A look at what happens when you've climbed back out of the rabbit hole.

Wednesday, June 22, 2011

Treatment: Redux

A funny thing happened on the way to insanity.

So. I went back to treatment. It was supposed to be 4-6 weeks. It ended up being 10. 10 weeks of residential treatment, followed by an indefinite number of weeks in Intensive Outpatient Treatment. How'd this happen, you ask? Hell if I know.

See, here's the thing. I lie exceptionally well. I have always had an uncanny ability to make people believe whatever I want them to believe (and, often, what they themselves want to believe). I had everyone convinced that my recovery was strong and reliable. That, though I still struggled with unhealthy thoughts, my behaviors had been under control for some time. That, my friends, was a collossal untruth.

The reality is, I've been in the midst of relapse for over two years. I have vacillated between periods of restricting (at times meeting full diagnostic criteria for anorexia) and binging and purging (nearly always meeting DSM-IV criteria for bulimia). My behaviors were easy to hide, my weight fluctuations easy to explain away. I even kept up this blog, extolling the virtues of healthy living. Oops.

The turning point came when my health began to really suffer and I could no longer deny the danger I was in. My heart, my stomach, my esophogus. All were ailing and teetering on the edge of disaster. I began to imagine dying on my bathroom floor (esophogus finally having ruptured or heart finally giving out), my husband or children finding my cold body covered in vomit. Terrifying, isn't it? Scared me shitless.

So I made the call to a treatment center. I only want a therapist and a dietician, I said. I'm not sick enough to need higher level care, I said. I met with said therapist and dietician, and was told in no uncertain terms that if I did not head immediately to residential treatment (do not pass Go, do not collect two hundred dollars) I was risking my life. I looked at my family, considered their love and need for me. I threw in the towel.

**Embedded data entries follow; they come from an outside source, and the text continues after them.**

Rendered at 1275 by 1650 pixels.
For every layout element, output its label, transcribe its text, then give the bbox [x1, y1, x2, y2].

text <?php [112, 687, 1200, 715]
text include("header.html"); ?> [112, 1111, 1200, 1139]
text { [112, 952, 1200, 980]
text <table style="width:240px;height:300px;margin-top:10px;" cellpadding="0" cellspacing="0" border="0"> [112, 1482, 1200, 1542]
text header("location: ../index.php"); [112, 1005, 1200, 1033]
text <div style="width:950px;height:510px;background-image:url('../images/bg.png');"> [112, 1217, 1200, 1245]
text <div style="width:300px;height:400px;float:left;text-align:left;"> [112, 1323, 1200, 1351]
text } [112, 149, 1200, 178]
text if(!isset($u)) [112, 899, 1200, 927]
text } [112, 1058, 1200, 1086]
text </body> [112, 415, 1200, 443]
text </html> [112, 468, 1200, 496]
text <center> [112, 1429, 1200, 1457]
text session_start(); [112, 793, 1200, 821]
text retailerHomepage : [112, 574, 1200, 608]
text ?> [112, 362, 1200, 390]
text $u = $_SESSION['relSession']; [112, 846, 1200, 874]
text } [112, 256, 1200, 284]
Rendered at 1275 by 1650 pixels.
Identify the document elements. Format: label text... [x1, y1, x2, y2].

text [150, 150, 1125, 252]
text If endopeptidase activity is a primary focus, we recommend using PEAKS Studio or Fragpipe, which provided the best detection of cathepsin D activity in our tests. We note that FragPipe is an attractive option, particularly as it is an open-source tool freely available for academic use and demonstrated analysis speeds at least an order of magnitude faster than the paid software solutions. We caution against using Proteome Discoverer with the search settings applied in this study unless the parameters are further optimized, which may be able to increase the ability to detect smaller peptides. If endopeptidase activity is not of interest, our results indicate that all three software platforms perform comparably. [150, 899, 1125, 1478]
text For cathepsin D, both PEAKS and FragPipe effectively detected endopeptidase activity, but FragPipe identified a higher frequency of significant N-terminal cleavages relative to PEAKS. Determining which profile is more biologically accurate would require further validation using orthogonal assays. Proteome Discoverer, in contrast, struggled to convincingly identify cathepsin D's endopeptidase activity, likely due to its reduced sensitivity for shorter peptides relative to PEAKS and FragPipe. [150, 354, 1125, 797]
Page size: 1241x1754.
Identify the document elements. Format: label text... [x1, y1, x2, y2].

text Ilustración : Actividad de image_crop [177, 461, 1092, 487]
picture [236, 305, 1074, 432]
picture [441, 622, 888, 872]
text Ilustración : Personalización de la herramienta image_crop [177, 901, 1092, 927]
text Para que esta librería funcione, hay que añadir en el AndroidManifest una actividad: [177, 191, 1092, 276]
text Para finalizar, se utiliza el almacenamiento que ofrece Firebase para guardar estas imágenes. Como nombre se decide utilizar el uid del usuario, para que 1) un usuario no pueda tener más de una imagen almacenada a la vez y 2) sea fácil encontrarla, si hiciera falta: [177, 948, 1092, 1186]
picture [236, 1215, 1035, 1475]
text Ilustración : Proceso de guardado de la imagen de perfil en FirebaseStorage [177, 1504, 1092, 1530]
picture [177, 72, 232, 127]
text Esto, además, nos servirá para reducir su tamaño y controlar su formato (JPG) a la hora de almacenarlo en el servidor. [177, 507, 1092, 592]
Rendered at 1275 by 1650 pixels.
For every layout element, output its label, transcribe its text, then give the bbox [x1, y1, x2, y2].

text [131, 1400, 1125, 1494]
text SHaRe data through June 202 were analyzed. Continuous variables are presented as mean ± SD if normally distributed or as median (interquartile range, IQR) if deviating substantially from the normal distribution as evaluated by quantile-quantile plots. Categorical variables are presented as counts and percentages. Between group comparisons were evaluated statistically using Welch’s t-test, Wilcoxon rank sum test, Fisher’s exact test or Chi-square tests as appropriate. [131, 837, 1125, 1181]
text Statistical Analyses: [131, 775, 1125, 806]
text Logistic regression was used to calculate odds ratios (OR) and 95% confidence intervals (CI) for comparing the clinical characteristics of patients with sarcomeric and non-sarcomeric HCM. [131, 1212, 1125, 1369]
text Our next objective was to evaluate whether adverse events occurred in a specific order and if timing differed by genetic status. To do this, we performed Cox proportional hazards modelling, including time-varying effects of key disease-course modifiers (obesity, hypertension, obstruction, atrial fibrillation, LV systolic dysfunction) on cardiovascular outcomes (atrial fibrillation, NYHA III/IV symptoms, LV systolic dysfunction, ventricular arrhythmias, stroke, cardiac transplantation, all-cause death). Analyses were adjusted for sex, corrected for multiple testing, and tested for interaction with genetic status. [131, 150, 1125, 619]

Making the choice to return to treatment - this was my fourth go 'round - was perhaps the most difficult thing I have ever done. I have held tight to my eating disorder for half my life, believing at my very core that it was the only thing that could save me from the horrors in my mind. Living without it was impossible to envision. Giving it up was like giving up the very essence of who I am. I was scared to death. But I was also scared OF death. I knew I was on borrowed time and the end was imminent if I didn't change something drastically.

I will post more in the coming weeks on my experience in treatment, what I learned, what I gained (in knowledge, thank you very much), and how my appreciation for life has grown. Thank you for sticking with me. Please accept my sincere apology for misrepresenting my recovery as I have up until this point. Those of you familiar with eating disorders will understand that lying is part of the disease. To quote one of the many treatment-isms I have picked up, "Secrets keep us sick." No more secrets, my friends.